What are my options if I have defined two entities (DD and MM) and need to capture the following values: DD: 01 MM: 03

My entity data is annotated as presented above, but seems that I need separate tokens for ‘01’ and ‘03’ while keeping their positions. What is the best modification I can adopt if I still want to use the language model from spacy?

For my current data, I am getting the following warning from rasa train nlu: “Misaligned entity annotation for ‘01/03’ in sentence ‘I made the purchase 01/03 and still didn’t receive it’”

Perhaps you have to escape the “/” character?

Hey Leonardo,

How would I do this in the Rasa pipeline? Should I include the escapes in the raw text as a previous layer?
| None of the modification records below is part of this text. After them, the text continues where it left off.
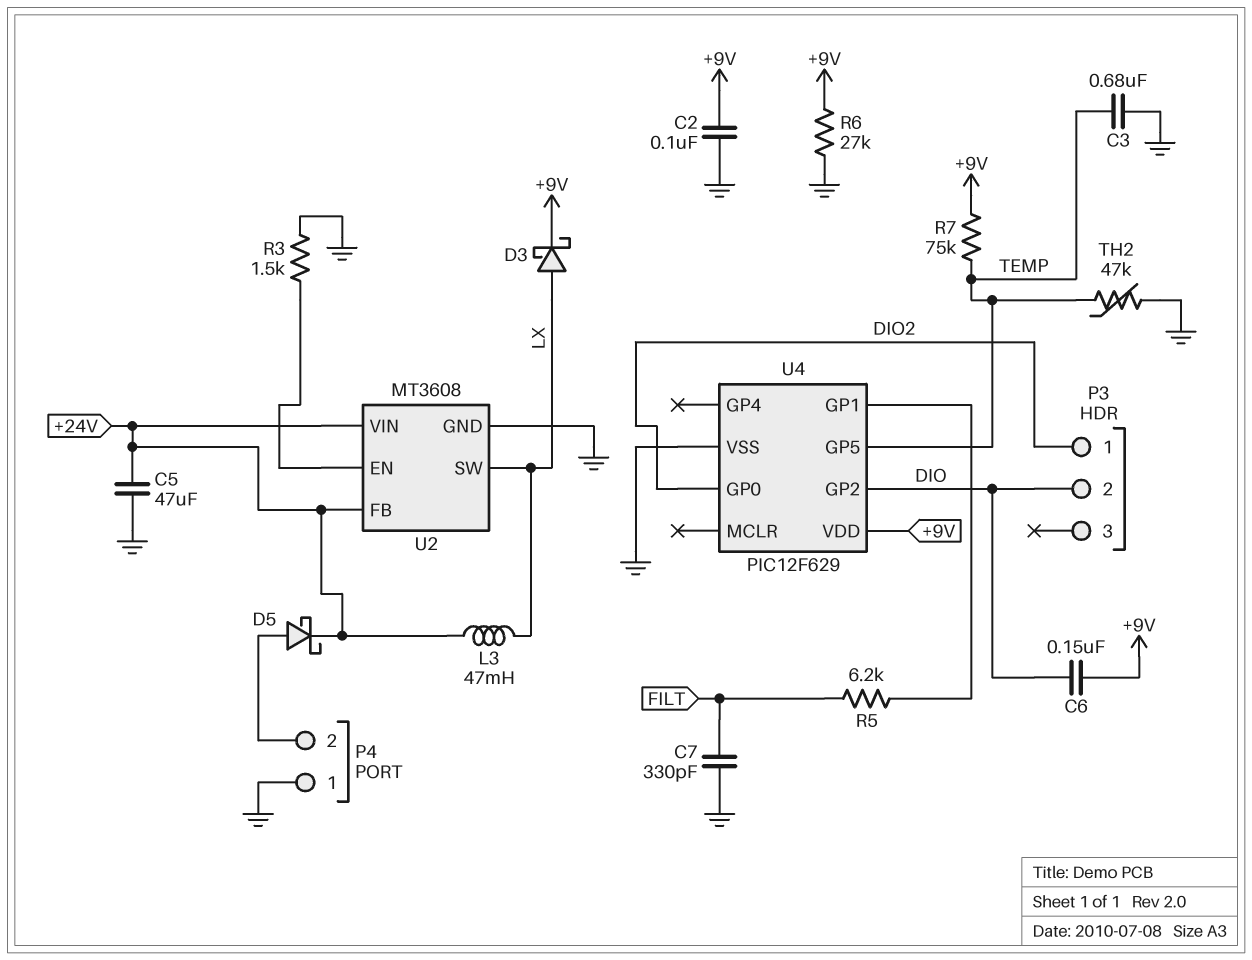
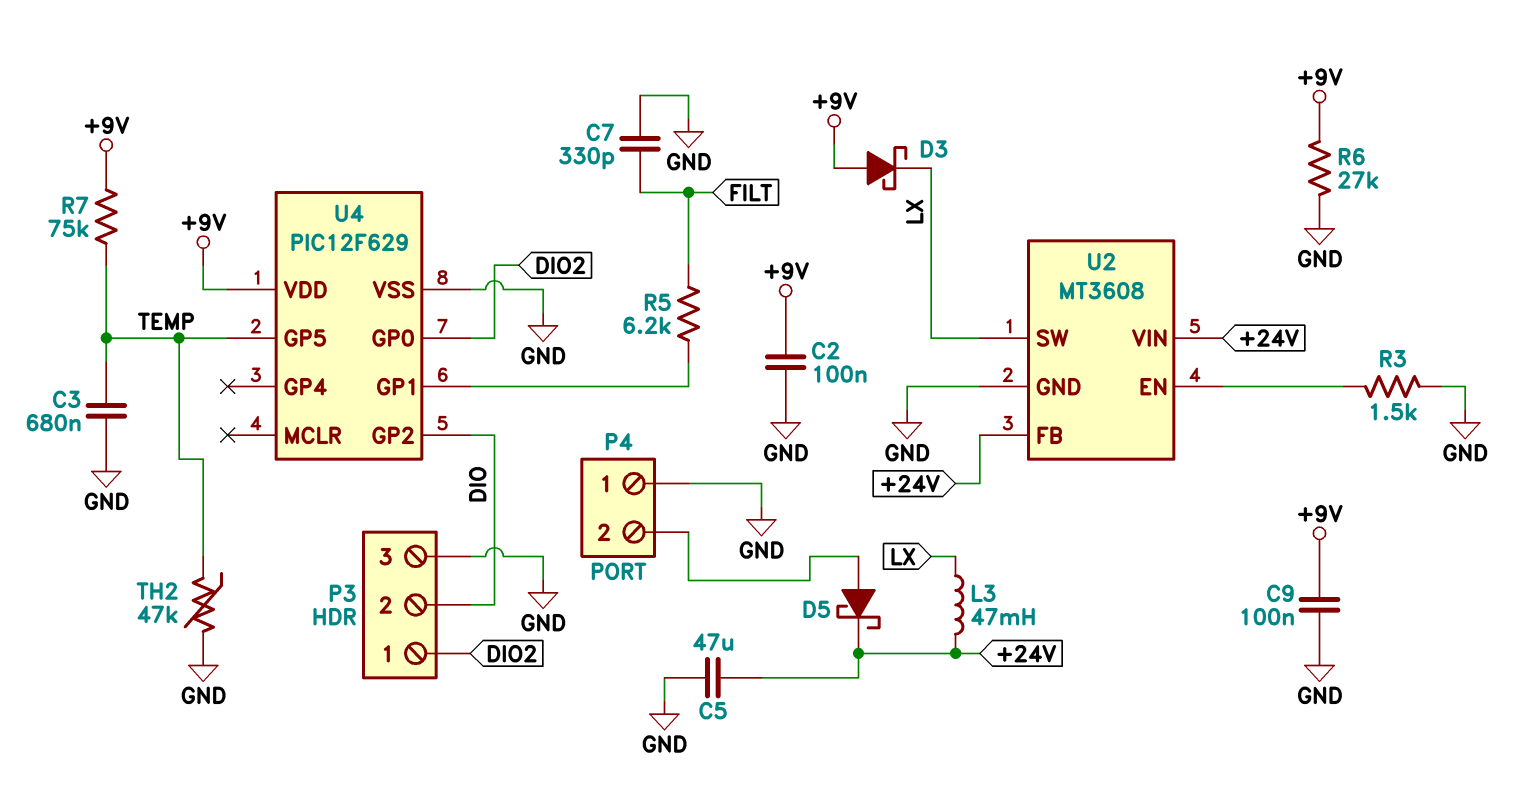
C6: 150nF (+9V, DIO) -> none
C9: none -> 100nF (+9V, GND)
D3: schottky (A LX, K +9V) -> schottky (A +9V, K LX)
P3 pin 3: none -> GND

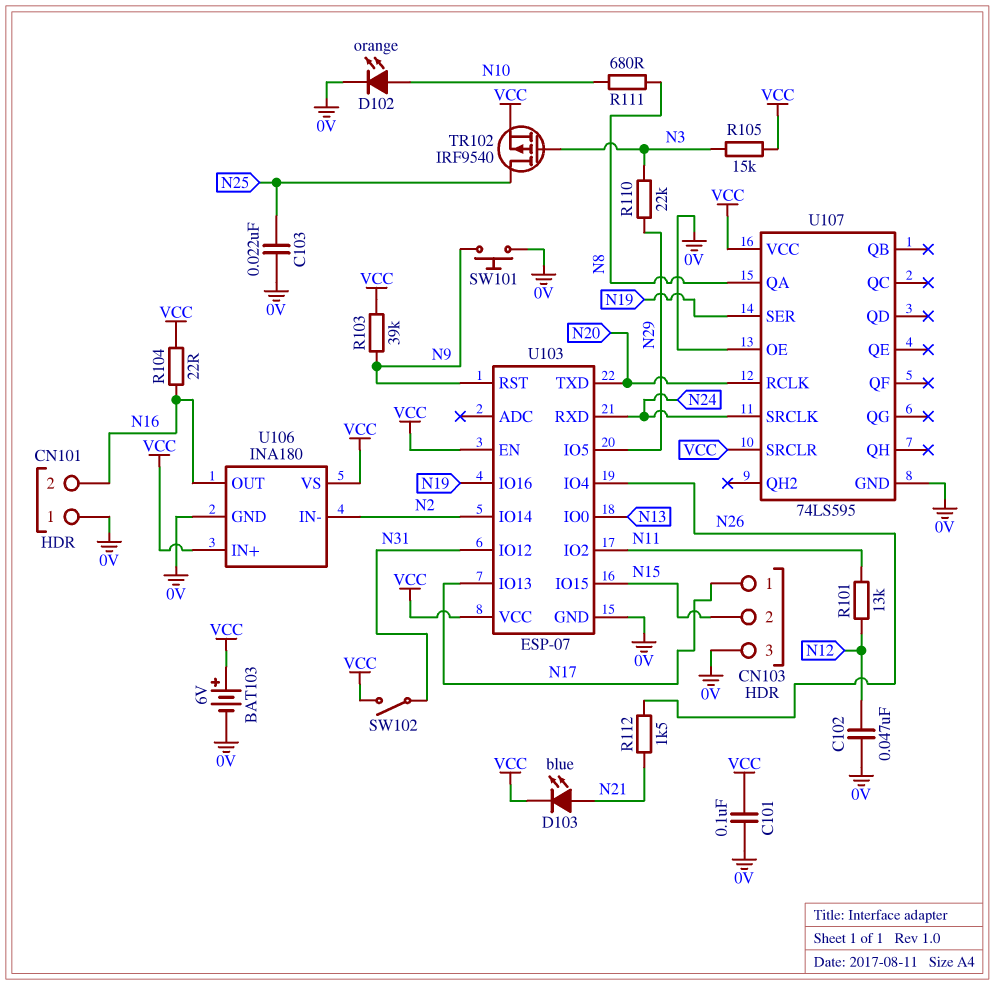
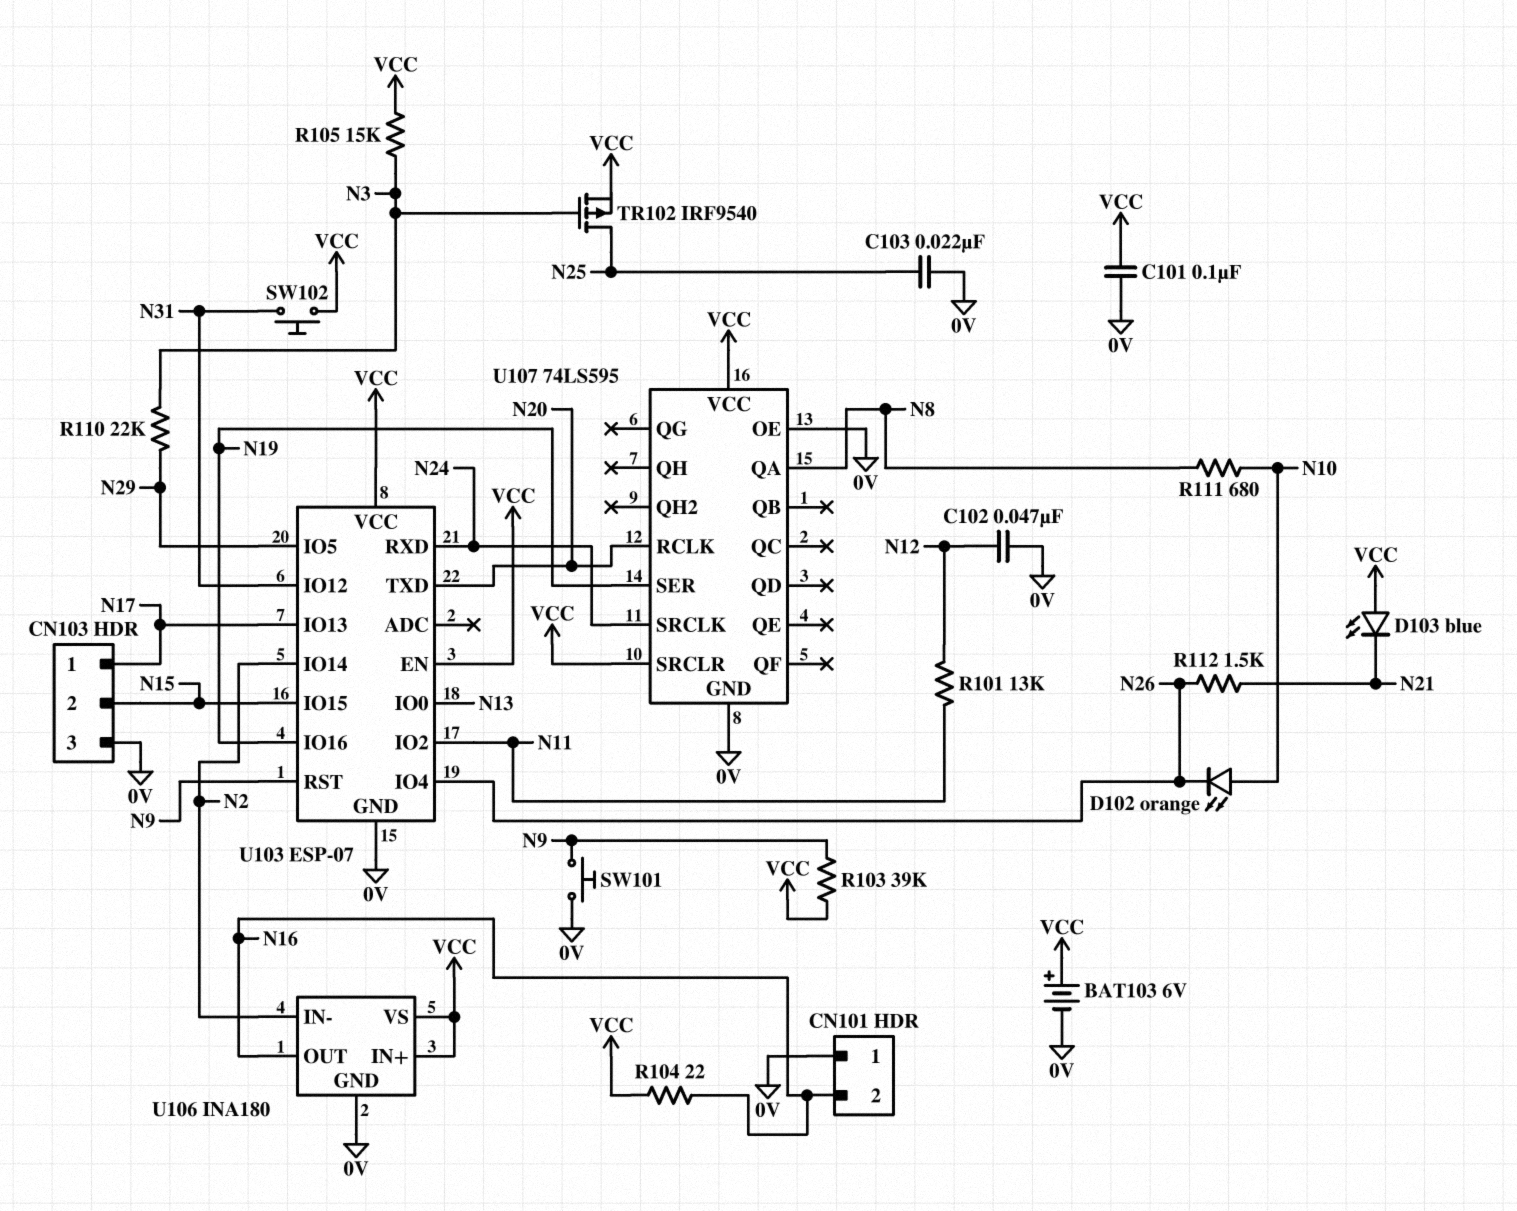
D102: LED orange (A N10, K 0V) -> LED orange (A N10, K N26)
D103: LED blue (A N21, K VCC) -> LED blue (A VCC, K N21)
SW102: switch (N31, VCC) -> button (N31, VCC)

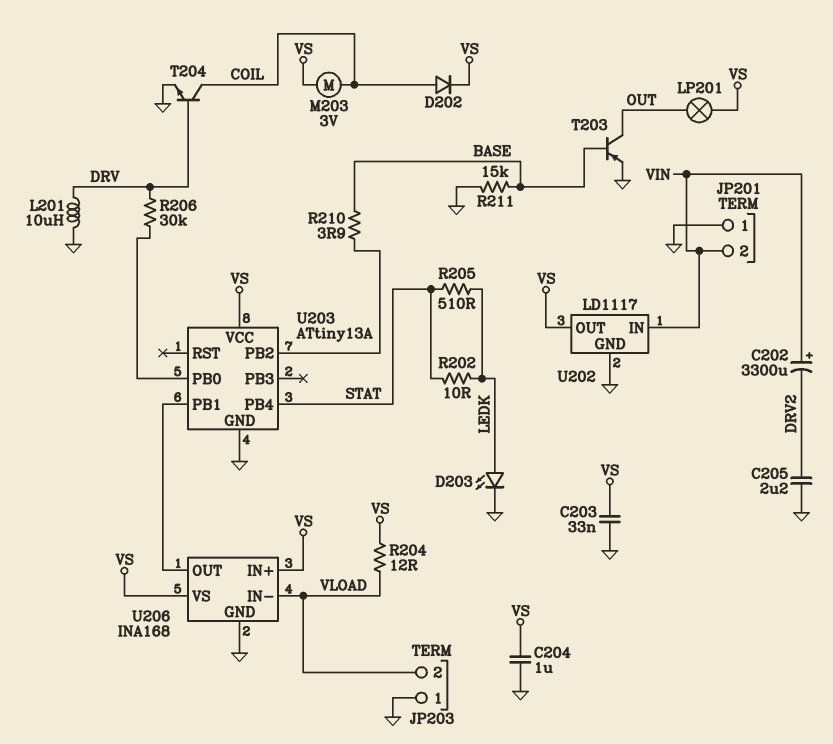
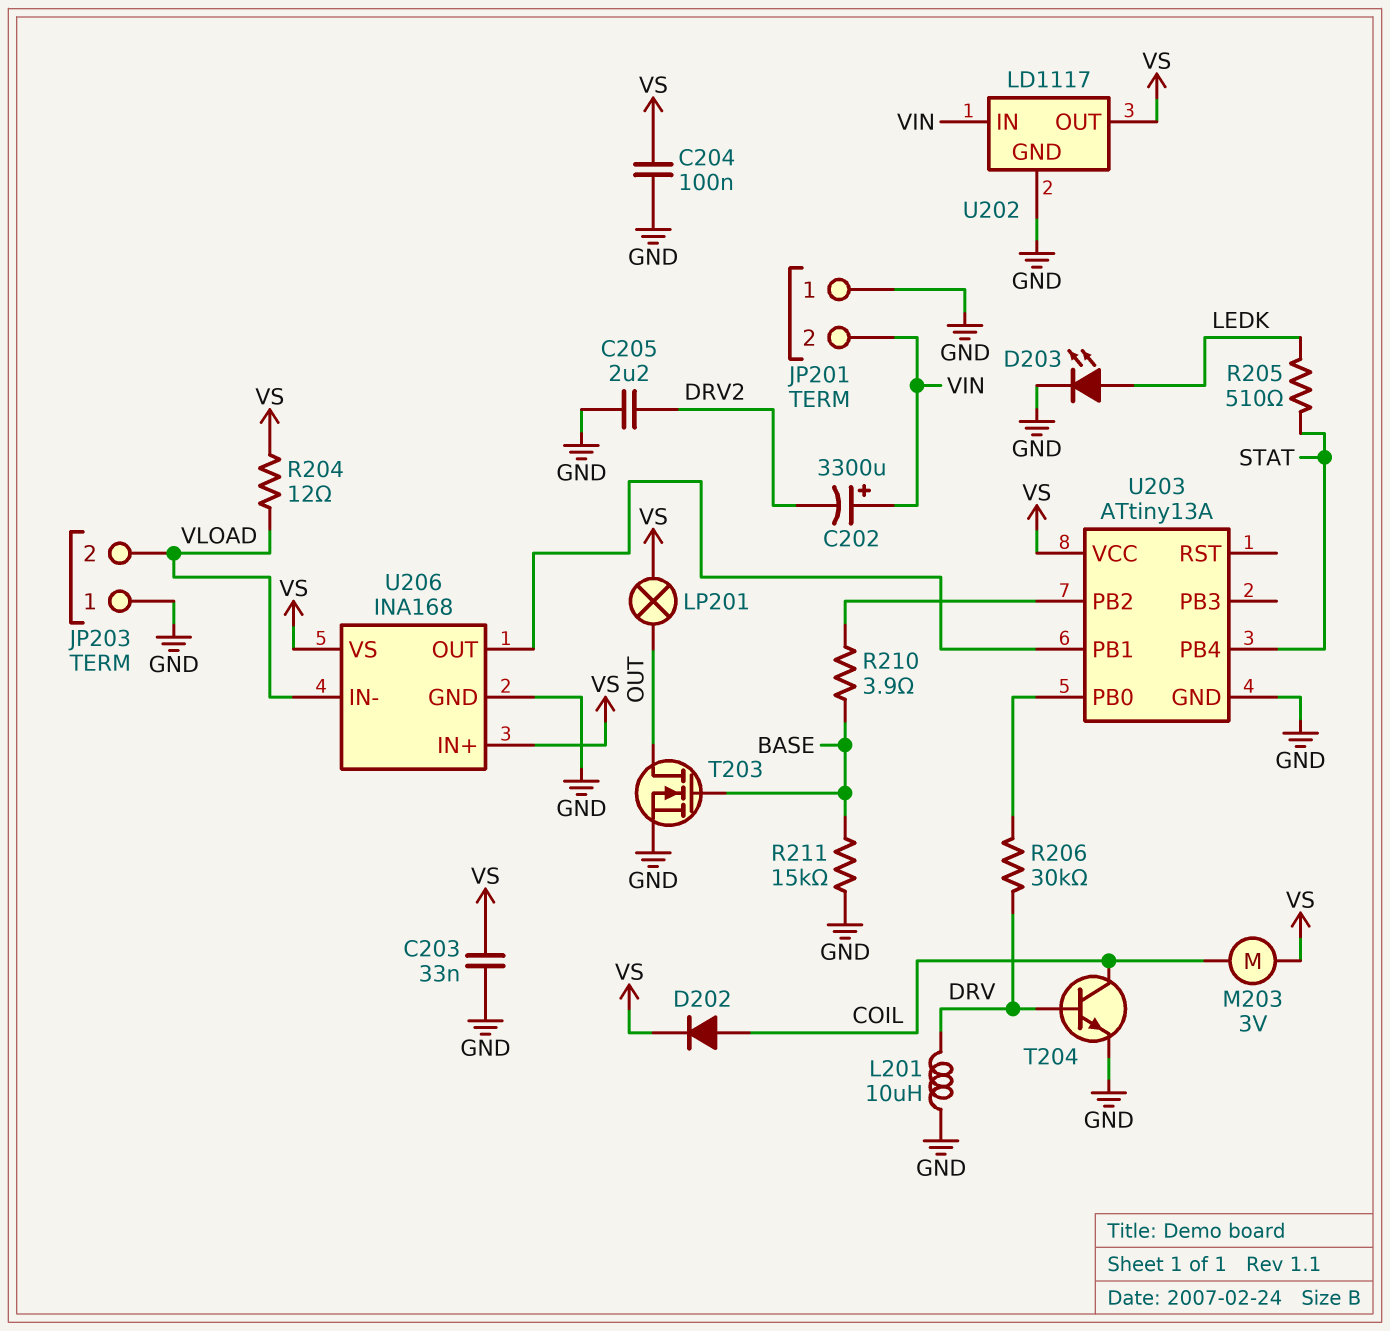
C204: 1uF (GND, VS) -> 100nF (GND, VS)
R202: 10 (LEDK, STAT) -> none
T203: PNP (B BASE, C OUT, E GND) -> NMOS (G BASE, D OUT, S GND)

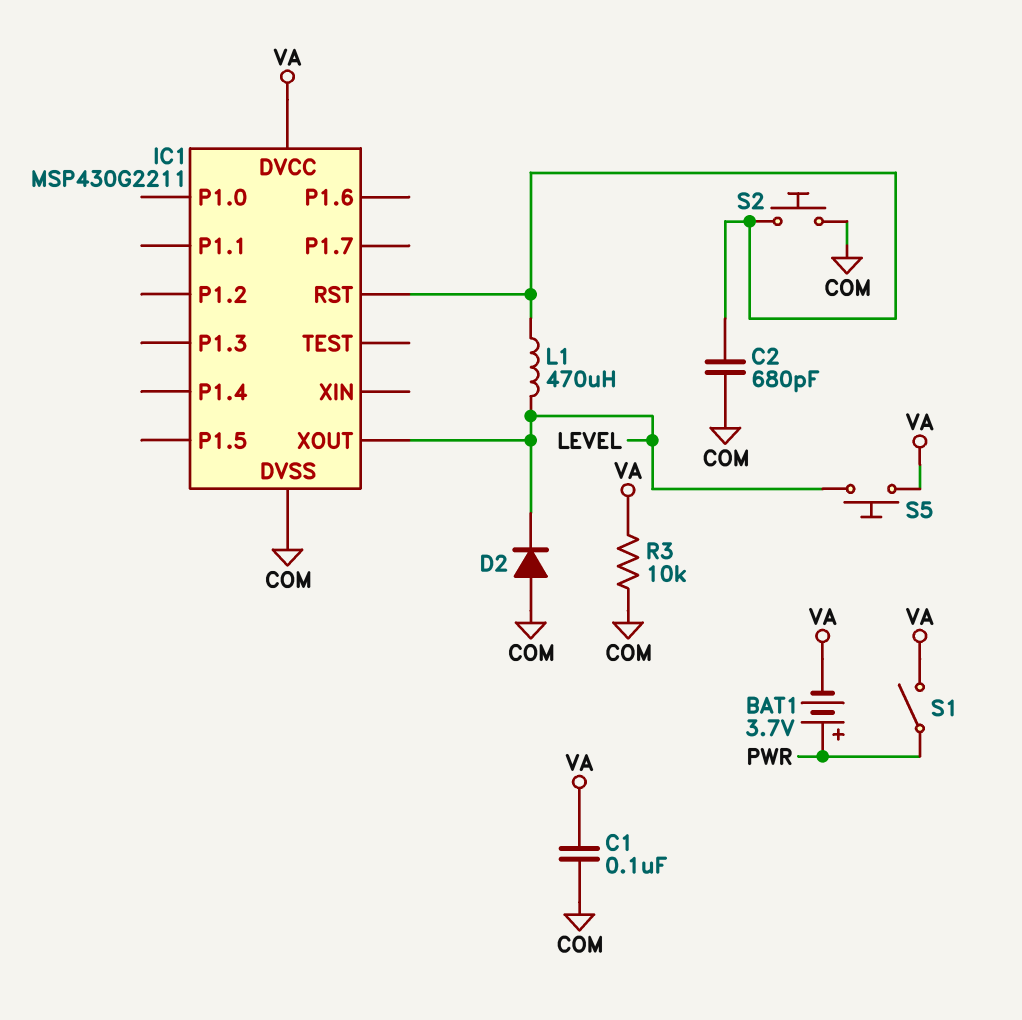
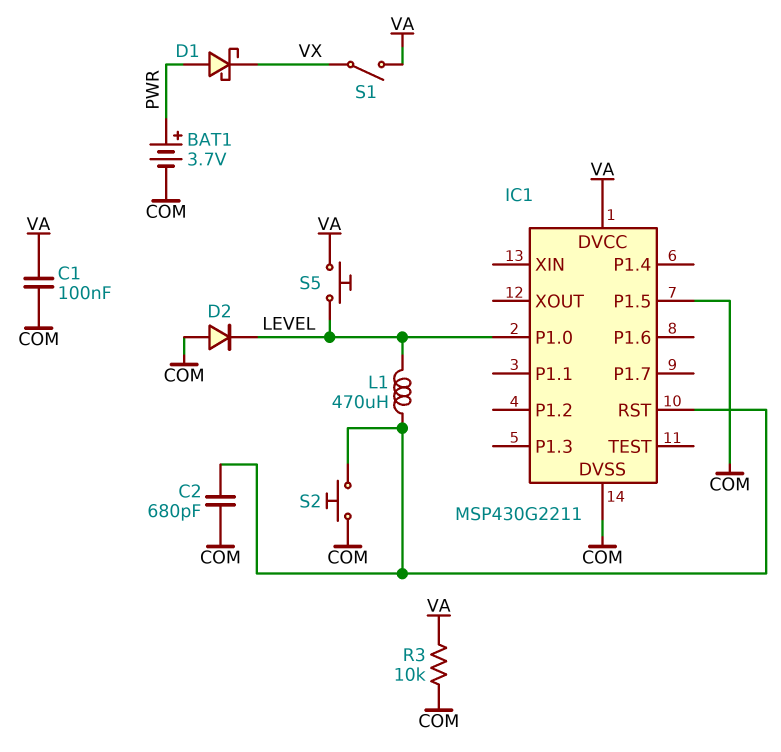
BAT1: 3.7V (plus PWR, minus VA) -> 3.7V (plus PWR, minus COM)
D1: none -> schottky (A PWR, K VX)
IC1 pin P1.0: none -> LEVEL
IC1 pin P1.5: none -> COM
IC1 pin XOUT: LEVEL -> none
S1: switch (PWR, VA) -> switch (VA, VX)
I am also considering two alternatives:

  • Creating a new spacy language model from the one I am using, copying it but adding some special cases/rules like a regex to make ‘01/03’ as three tokens: ‘01’, ‘/’ and ‘03’, then loading the new model in the beginning of the Rasa pipeline as something as:

    • name: “SpacyNLP”

      model: “my_updated_language_model”

  • Creating a new NLU tokenizer component using WhiteSpaceTokenizer source code as a template adding the regex for the date pattern, but losing some of the ‘intelligence’ of the spacy component that makes an unique token from ‘U.K.’ due to the special rules.

I am more prone to the custom spacyNLP language model, but I am still doing a little research on how to do this. Any readings that you would recommend?

I don’t know if I’m thinking too simple here, but, I would neither.

I would simple put on nlu.md samples to teach the RASA recognize as two disticnt items/slots, like:

## intent:date
- Some text to intent [Day](day) /[Month](month)
1 Like

Thank you for the reply.

As I am using an custom annotator for the intents/entities and due to the scale and connection to a database, I am using the json format for the nlu instances.

Do you think maybe the markdown format deals with this in a different way?

The sentence (notice that there are no whitespaces in the date on the raw text):

‘I made the purchase 01/03 and still didn’t receive it’

Is annotated as:

  {
    "text": "I made the purchase 01/03 and still didn’t receive it",
    "intent": "purchase_not_received",
    "entities": [
      {
        "raw": "01",
        "value": "01",
        "entity": "DD",
        "start": 20,
        "end": 22
      },
      {
        "raw": "03",
        "value": "03",
        "entity": "MM",
        "start": 23,
        "end": 25
      }
    ]
  }

Perhaps, you’re ahead of me, I still using the stock options of RASA / RASA X, but can you create a simple demo bot and try give some sample to it using the default annotator and see if it work as expected?